Hoofdstuk 1 De wereld: een mozaïek van regio’s
1.1 De wereld indelen
Globalisering en global village
De moderne informatie- en communicatietechnologie (ICT) maakte in korte tijd snelle
wereldwijde sociale netwerken mogelijk, waardoor er sprake lijkt van een global
village. Dit betekent niks meer dan dat de wereldwijde relaties steeds meer op die
van een klein dorp beginnen te lijken.
Samen met de toename van de politieke, culturele en economische banden zorgt de
groei van sociale netwerken voor versterking van globalisering.
De wereld indelen
Gebieden zijn niet allemaal even sterk vervlochten met andere delen van de wereld.

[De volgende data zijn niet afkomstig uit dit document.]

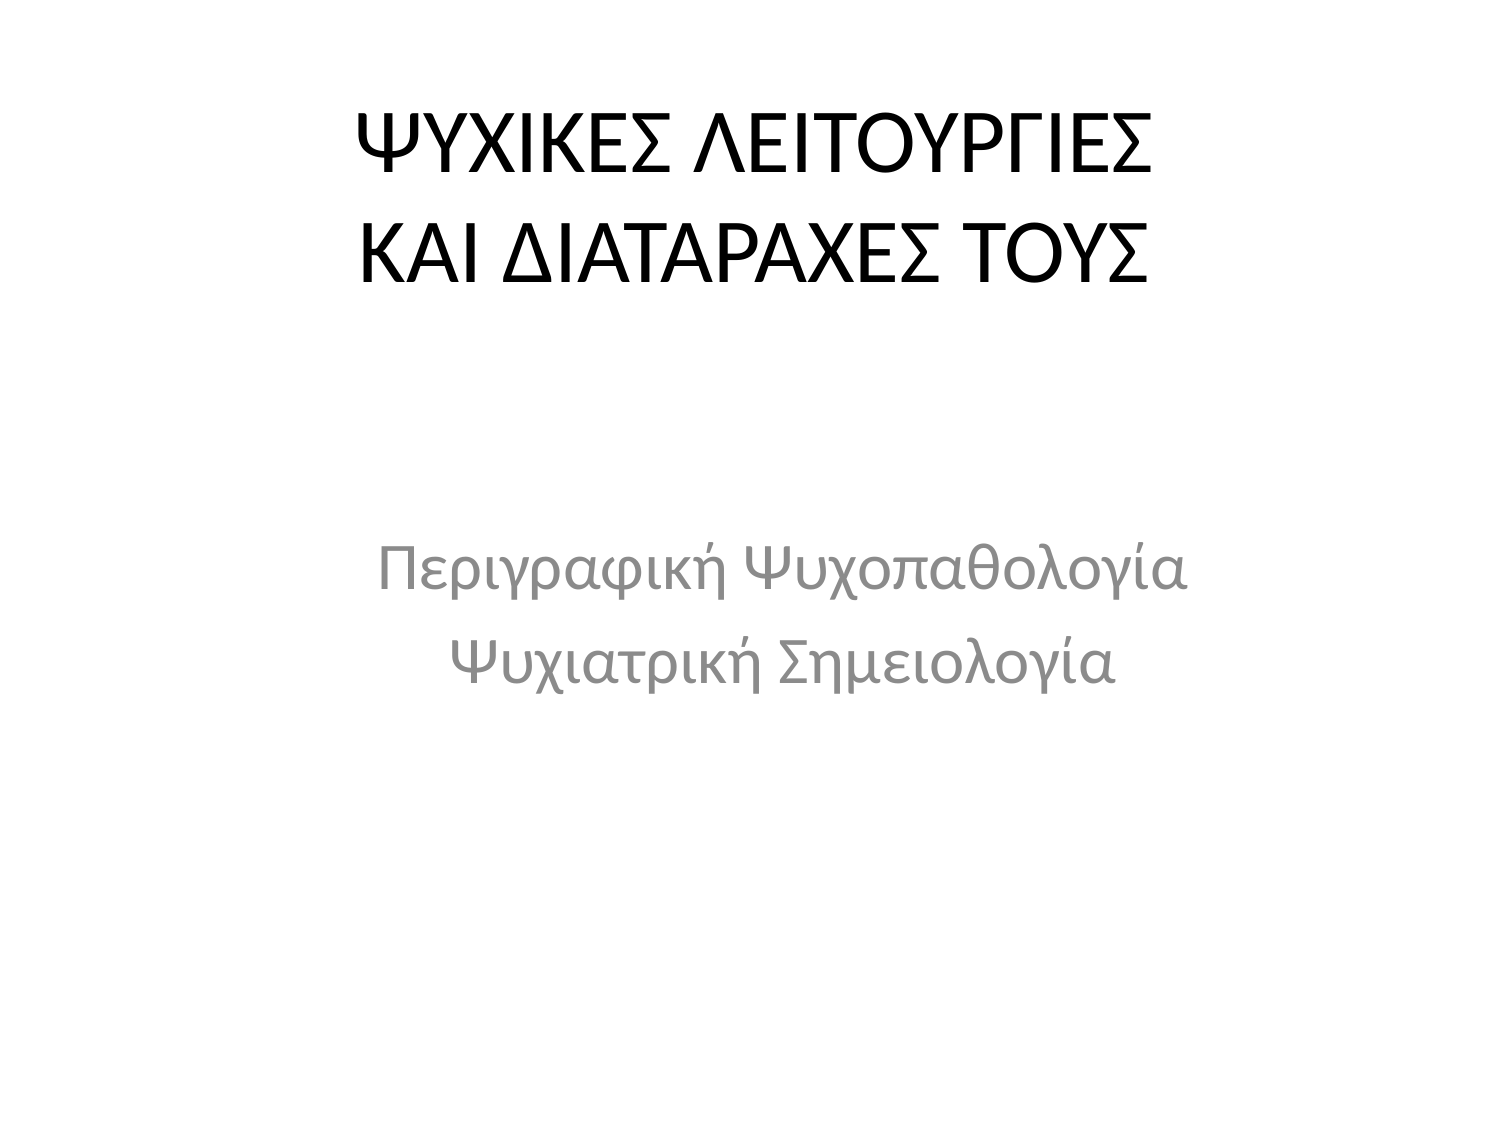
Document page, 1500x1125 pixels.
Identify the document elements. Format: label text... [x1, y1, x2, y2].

Je kunt dat aantonen met de globaliseringsindex. De ruimtelijke verschillen hebben te
maken met historische ontwikkelingen en met (vroegere) culturele, politieke,
economische en demografische kenmerken van gebieden.
Cultuurgebieden
Cultuurgebieden zijn regio’s met een gemeenschappelijke cultuur, die alle door de
menselijke geest voortgebrachte elementen (als taal, religie, gewoonten, kunst,
technologie of waarden en normen) omvat.
De grenzen tussen cultuurgebieden zijn bijna overal geleidelijk. Op mondiaal niveau
zijn er zelfs vier brede overgangszones:
1 Het grensgebied tussen Noord-Amerika en Latijns-Amerika
2 Enkele landen tussen Noord-Afrika en Sub-Sahara-Afrika
3 Een gebied tussen Europa en de voormalige Sovjet-Unie
4 Een zone tussen Rusland, Oost-Azië en Zuid-Azië.
De bevolking in de cultuurgebieden ontwikkelde een eigen identiteit. Toch zijn er
soms grote verschillen, bijvoorbeeld qua taal. Dan kan een lingua franca uitkomst
bieden. Dit is de gangbare taal binnen een gebied. Je zou kunnen zeggen dat de
lingua franca op mondiale schaal Engels is.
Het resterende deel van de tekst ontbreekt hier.